そう思って、俺なりに例年より協力したつもりだった。
だが。
――やられた。
目の前には、今にも倒壊しそうな木造二階建ての古びた温泉宿。
家族内での日程調整やら何やらは俺が率先し、場所をオヤジに任せたのが失敗だった。
「崇(たかし)。どうだ、この堂々とした雰囲気。まさに『秘境』じゃないか」
そういうオヤジは、どこか誇らしげだった。
俺にはさっぱり理解できないが。
オヤジの趣味を甘く見すぎていた。
日程的に一泊が限度の行程で行き先の範囲を狭めたつもりだった。
車で移動してせいぜい二時間。大体半径二〇キロの範囲を想定していた。
だがオヤジはその『車』での移動を逆手に取った。
まさか飛行機を利用し、その後はレンタカーでの移動にするとは……。
自宅から空港までの一時間と、そこからこの旅館までの一時間。
きっかり二時間。
俺は、今日何度目かのため息をついた。
「秘境って、何もこんな山奥の旅館じゃなくてもいいじゃないか」
「何をいう!」
オヤジはここぞとばかりに声を張った。
「見ろ、この見るからに人里離れた感。全く人の気配がない。しかも予約する手間すらいらないという便利さ。その上キャンセル料も取らないという大変親切な旅館だぞ? お前のいう自宅近辺数キロ圏内の旅館とはワケが違う」
何を威張っているんだ?
俺は、行き場のない、例えようもない思いを茉莉にぶつけた。
「なぁ、お前はどう思う?」
それも失敗だった。
ミニスカートにブラウスという軽装で、とても秘境には似つかわしくない出で立ちの茉莉は、目を輝かせ腰まで届くロングヘアをふりふりこう言ったのだ。
「素敵っ!」
俺は力なくうなだれ、母親を見た。母は山積みされている全員分の荷物に座り、あさっての方向を見ていた。きっと何かを見ているわけではない。ただ見ている。そんな雰囲気だった。要はいつも通りな母親だった。

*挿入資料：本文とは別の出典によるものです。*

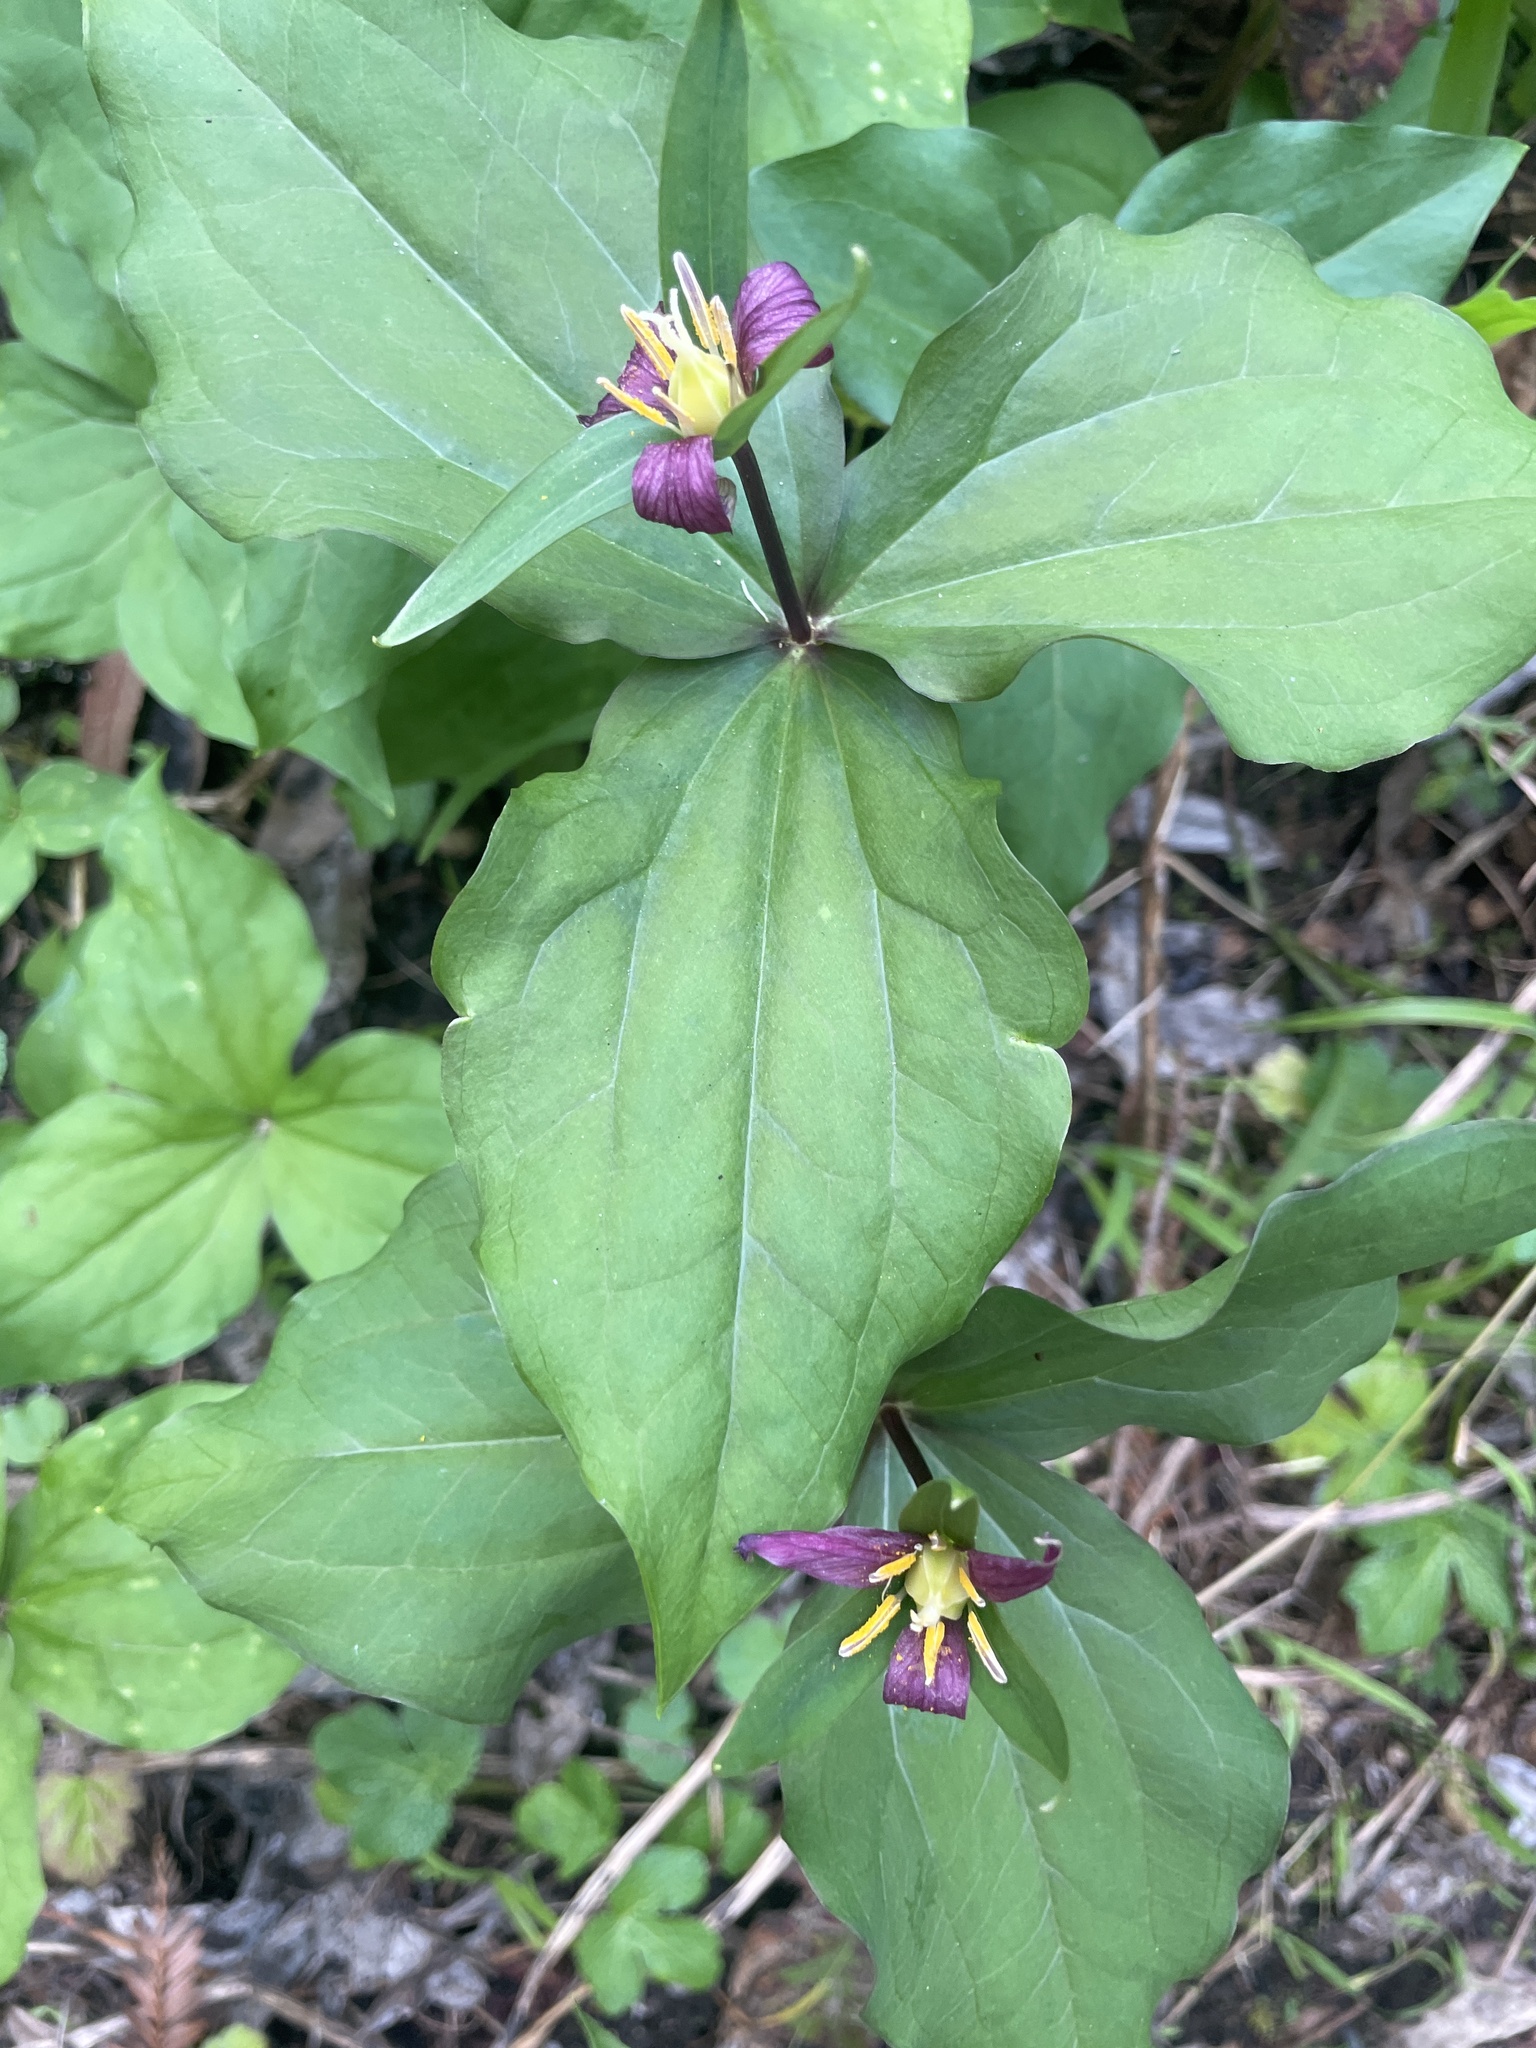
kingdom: Plantae
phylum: Tracheophyta
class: Liliopsida
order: Liliales
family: Melanthiaceae
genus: Trillium
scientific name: Trillium ovatum
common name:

元々母は旅行自体に感心はなく、オヤジが言い出した時「あ、私はどこでもいいから」と企画段階で丸投げしていた。まぁこのオヤジと一緒になるくらいだ。扱いは心得ているといったところか。
「さぁ、各々の荷物を持つがいい。今年のテーマは『秘境探検』だ!」
一体何のテーマだ?
俺はもう抵抗する気すら失せ、やたらと元気の良い父親と妹、そして普段通りの母の後ろについて、のそのそと旅館に入った。